» **Information given**:
=== Begin Enclosure ===

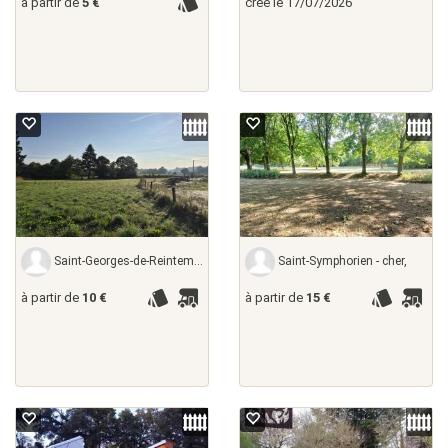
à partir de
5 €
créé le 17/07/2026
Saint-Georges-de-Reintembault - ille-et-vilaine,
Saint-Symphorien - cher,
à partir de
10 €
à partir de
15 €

=== End Enclosure ===
=== Begin Enclosure ===

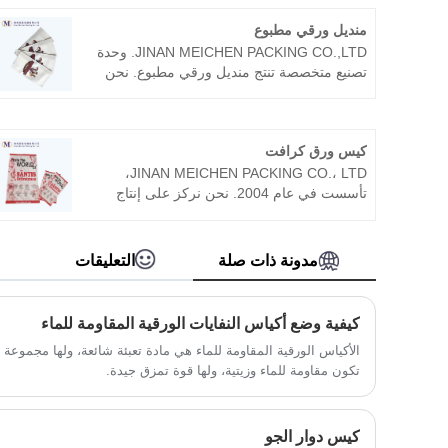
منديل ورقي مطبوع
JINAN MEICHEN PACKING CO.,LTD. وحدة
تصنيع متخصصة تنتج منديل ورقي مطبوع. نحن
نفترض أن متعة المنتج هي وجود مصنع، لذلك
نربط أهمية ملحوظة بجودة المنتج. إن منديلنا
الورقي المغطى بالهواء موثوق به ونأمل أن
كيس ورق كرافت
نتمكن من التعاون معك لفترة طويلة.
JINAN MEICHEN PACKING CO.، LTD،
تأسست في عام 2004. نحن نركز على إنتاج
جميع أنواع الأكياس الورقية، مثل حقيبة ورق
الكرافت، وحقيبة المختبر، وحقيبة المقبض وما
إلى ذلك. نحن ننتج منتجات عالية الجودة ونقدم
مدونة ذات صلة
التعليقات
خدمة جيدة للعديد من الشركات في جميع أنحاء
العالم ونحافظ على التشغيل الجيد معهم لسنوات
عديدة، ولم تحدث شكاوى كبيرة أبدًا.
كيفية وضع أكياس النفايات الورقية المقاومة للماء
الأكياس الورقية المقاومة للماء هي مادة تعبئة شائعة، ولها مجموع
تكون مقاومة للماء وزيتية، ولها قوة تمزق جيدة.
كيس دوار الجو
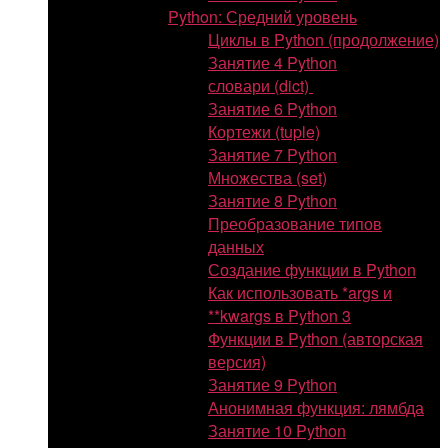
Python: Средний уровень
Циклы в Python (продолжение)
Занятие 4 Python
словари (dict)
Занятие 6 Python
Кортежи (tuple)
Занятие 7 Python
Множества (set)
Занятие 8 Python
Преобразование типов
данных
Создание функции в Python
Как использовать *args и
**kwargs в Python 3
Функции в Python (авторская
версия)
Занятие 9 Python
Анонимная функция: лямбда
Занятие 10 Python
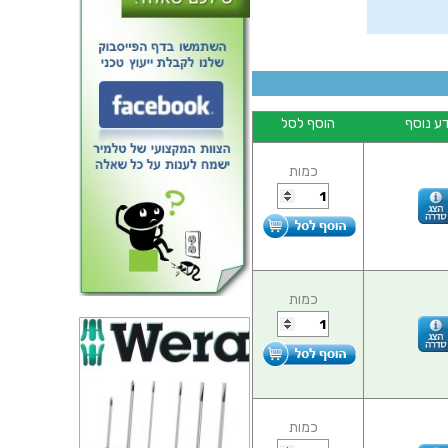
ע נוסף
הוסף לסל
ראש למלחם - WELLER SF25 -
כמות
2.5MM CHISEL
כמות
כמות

=== End Enclosure ===
=== Begin Enclosure ===

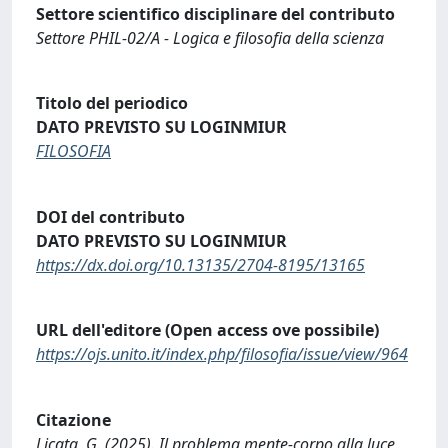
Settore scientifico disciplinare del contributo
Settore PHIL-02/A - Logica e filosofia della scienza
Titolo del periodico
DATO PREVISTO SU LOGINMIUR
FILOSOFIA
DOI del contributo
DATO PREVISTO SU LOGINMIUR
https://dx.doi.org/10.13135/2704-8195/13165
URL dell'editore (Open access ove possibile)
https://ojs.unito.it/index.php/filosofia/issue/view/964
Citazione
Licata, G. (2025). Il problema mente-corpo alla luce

=== End Enclosure ===

» **Exercise**: Change "Занятие" to "Урок" in the records, starting with the line with "Python: Средний уровень" and going on through the line with "Занятие 10 Python", and leave everything else unchanged. Write out only those lines.

» **Output for this task**:
Python: Средний уровень
Циклы в Python (продолжение)
Урок 4 Python
словари (dict)
Урок 6 Python
Кортежи (tuple)
Урок 7 Python
Множества (set)
Урок 8 Python
Преобразование типов
данных
Создание функции в Python
Как использовать *args и
**kwargs в Python 3
Функции в Python (авторская
версия)
Урок 9 Python
Анонимная функция: лямбда
Урок 10 Python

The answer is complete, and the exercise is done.